Abstract

Out-of-body experiences (OBEs) are states during which people experience their centre of awareness as located outside of their physical body, along with the sensation of seeing the environment from an elevated viewpoint. OBE is encountered in epilepsy, migraine and depersonalization, and it is not an uncommon experience in the general population. Current neuroscientific models of bodily self-consciousness consider that OBE are related to a failure to integrate visual, somatosensory and vestibular signals. These models have highlighted the importance of visual-vestibular mismatch in OBE. Case reports from older clinical literature suggest that vestibular disorders may precipitate OBE, but we were lacking population-based evidence that OBE is related to vestibular disorders.
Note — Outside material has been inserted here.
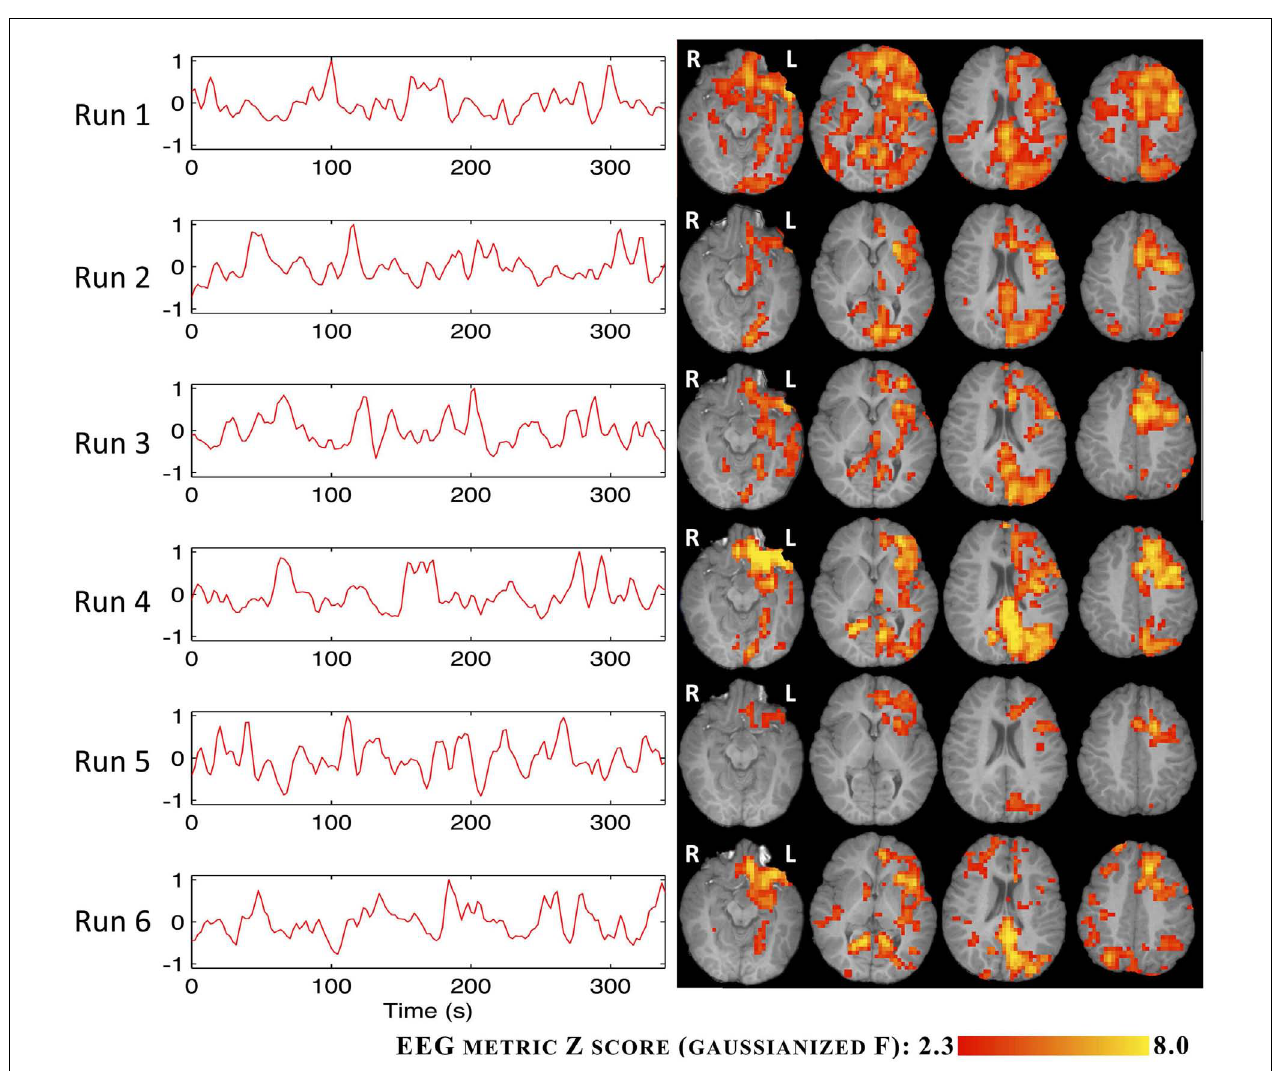
FIGURE 6 |Time courses (left) and Z statistic maps (right) of the RMSF metric for IC group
The present observational, prospective study describes otoneurological, neuropsychological and phenomenological correlates of OBE in the largest sample of patients with dizziness to date (n = 210) compared to a group of age- and gender-matched controls with no history of dizziness (n = 210). We show a significantly higher occurrence of OBE in patients with dizziness (14%) than in healthy participants (5%). Most of the patients experienced OBE only after they started having dizziness for the first time. OBE in patients with dizziness were mainly related to peripheral vestibular disorders. We also identify depersonalization-derealization, depression and anxiety as the main predictors of OBE in patients with dizziness, as well as a contribution of migraine. Depersonalization-derealization was the only significant predictor of OBE in healthy controls. Altogether, our data indicate that OBE in patients with dizziness may arise from a combination of perceptual incoherence evoked by the vestibular dysfunction with psychological factors (depersonalization-derealization, depression and anxiety) and neurological factors (migraine).